Compromising data is certainly reason enough to put the brakes on such a bill. If Cambridge Analytica taught us anything, it’s that transferring data can compromise its security. But even the functionality aspect is worth hitting the pause button.

If on one platform, I’m BCasey and on another I’m BobbyC because BCasey was already taken, how can a system decide which basic information will transfer and which will not?

Legislators argue that your data belongs to you! You should be able to take it with you wherever you go.

First off, many of the things people share are other people’s things. They share articles written by others. They share videos of other people’s animals. They share memes they didn’t themselves make.

Sharing is great! But if the argument is “your data is yours”, is it fair to say that everything you’ve shared is really YOURS? It’s on your feed.

On the one hand, we have the EU arguing for stronger enforcement of intellectual property rights (i.e. monitoring what is shared on the internet because that content isn’t theirs to share), and on the other we have legislators in the US saying if you shared it, and it’s on your feed, it’s yours.

That is a huge wrinkle that should be ironed out clearly before we get into what belongs to whom.

Second, even if it is determined that everything you share is by extension now yours, these larger platforms already allow you to download the information you’ve uploaded onto their sites. That lets you to pack your stuff and go.

What this bill is saying is, you’re entitled to transfer that data easily to another competing platform and these larger platforms must provide the API in which to do it. Saying this data is yours doesn’t entail that social media platforms are obligated to give you that particular infrastructure.

I get that legislators want to see a more robust market place for social media. And perhaps users of social media want that too. But so far, Minds, MeWe, and Diaspora have not seen the mass exodus of converts one would expect from a frustrated Facebook crowd.

Other advocates in favor of this bill are saying this is a good middle ground to breaking up the larger establishment social media juggernauts like Facebook or Twitter. But why do they need to be broken up?

The presupposition of these advocates is that people are tired of Facebook, but no one wants to rebuild their profile. I don’t know if I agree with that.
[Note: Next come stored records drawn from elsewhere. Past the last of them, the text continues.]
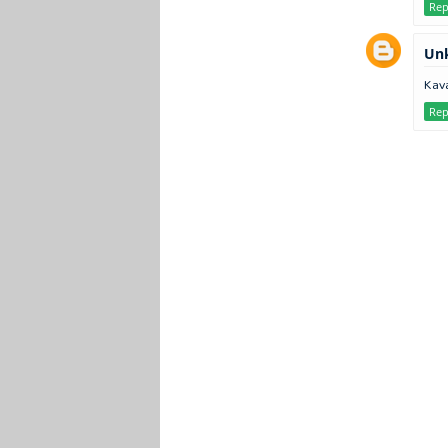
Rep
Un
Kava
Rep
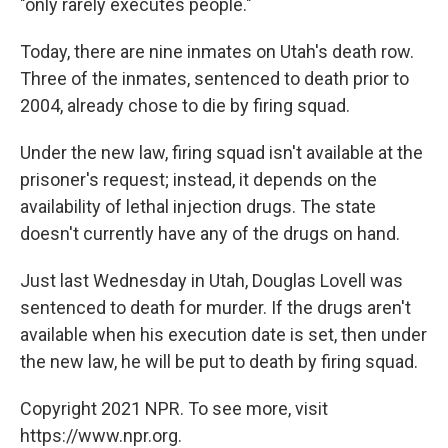
"only rarely executes people."
Today, there are nine inmates on Utah's death row.
Three of the inmates, sentenced to death prior to
2004, already chose to die by firing squad.
Under the new law, firing squad isn't available at the
prisoner's request; instead, it depends on the
availability of lethal injection drugs. The state
doesn't currently have any of the drugs on hand.
Just last Wednesday in Utah, Douglas Lovell was
sentenced to death for murder. If the drugs aren't
available when his execution date is set, then under
the new law, he will be put to death by firing squad.
Copyright 2021 NPR. To see more, visit
https://www.npr.org.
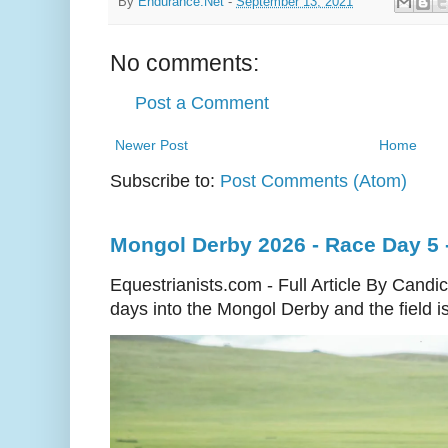
By
Endurance.Net
-
September 13, 2021
No comments:
Post a Comment
Newer Post
Home
Subscribe to:
Post Comments (Atom)
Mongol Derby 2026 - Race Day 5 
Equestrianists.com - Full Article By Cand
days into the Mongol Derby and the field is 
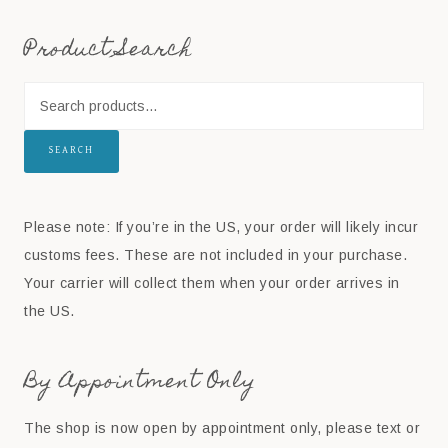
Product Search
SEARCH
Please note: If you’re in the US, your order will likely incur
customs fees. These are not included in your purchase.
Your carrier will collect them when your order arrives in
the US.
By Appointment Only
The shop is now open by appointment only, please text or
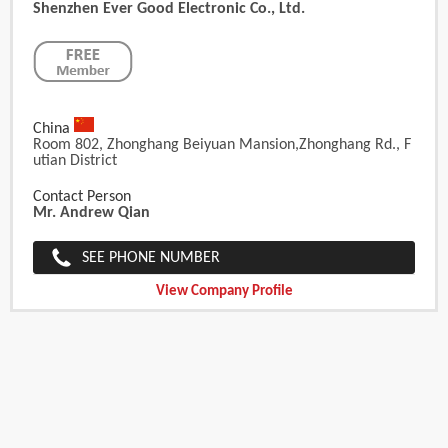
Shenzhen Ever Good Electronic Co., Ltd.
China
Room 802, Zhonghang Beiyuan Mansion,Zhonghang Rd., F
Utian District
Contact Person
Mr. Andrew Qian
SEE PHONE NUMBER
View Company Profile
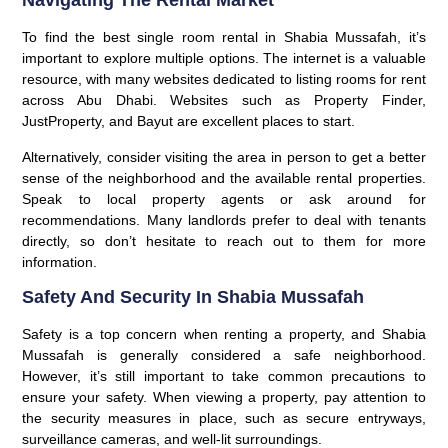
Navigating The Rental Market
To find the best single room rental in Shabia Mussafah, it’s
important to explore multiple options. The internet is a valuable
resource, with many websites dedicated to listing rooms for rent
across Abu Dhabi. Websites such as Property Finder,
JustProperty, and Bayut are excellent places to start.
Alternatively, consider visiting the area in person to get a better
sense of the neighborhood and the available rental properties.
Speak to local property agents or ask around for
recommendations. Many landlords prefer to deal with tenants
directly, so don’t hesitate to reach out to them for more
information.
Safety And Security In Shabia Mussafah
Safety is a top concern when renting a property, and Shabia
Mussafah is generally considered a safe neighborhood.
However, it’s still important to take common precautions to
ensure your safety. When viewing a property, pay attention to
the security measures in place, such as secure entryways,
surveillance cameras, and well-lit surroundings.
Profiles are not built the same on other platforms, because they serve a different function. New and different formats are what attract users. If the reason why Facebook, Twitter, Instagram, SnapChat, and now TikTok can all gain traction is because they all serve a different function in the social media space, then it’s not the portability of data that drives the industry.

Building a profile isn’t really that big of an obstacle. What is difficult is recruiting your network to come over to competing sites. That is typically the downfall of most would-be competitors: they can’t get people to come over because people would have to start all over again in building their networks.

It’s not the meme trove you’ve built up over the years that has you going back to Facebook. I would argue that people like building and modifying their profiles. Adding images and posts gives them the hit of social approval they seek, so they will continue to post new things to get the “likes”.

Their audience, on the other hand, took them years to cultivate. They had to weed through the creepers and jerks, and they had to find their social media tribe. If data portability was really the issue, then people wouldn’t bother creating sock accounts when they get sentenced to Facebook jail. They create sock accounts to come back to their network.

The reason why people aren’t amenable to another Facebook is probably the same reason people are locatively stuck: their friends and family are already built into that space.

Arguably, the reason why there is so little diversity and competition in the social media space is because of an odd cyclical phenomenon where no one leaves… so no one else leaves.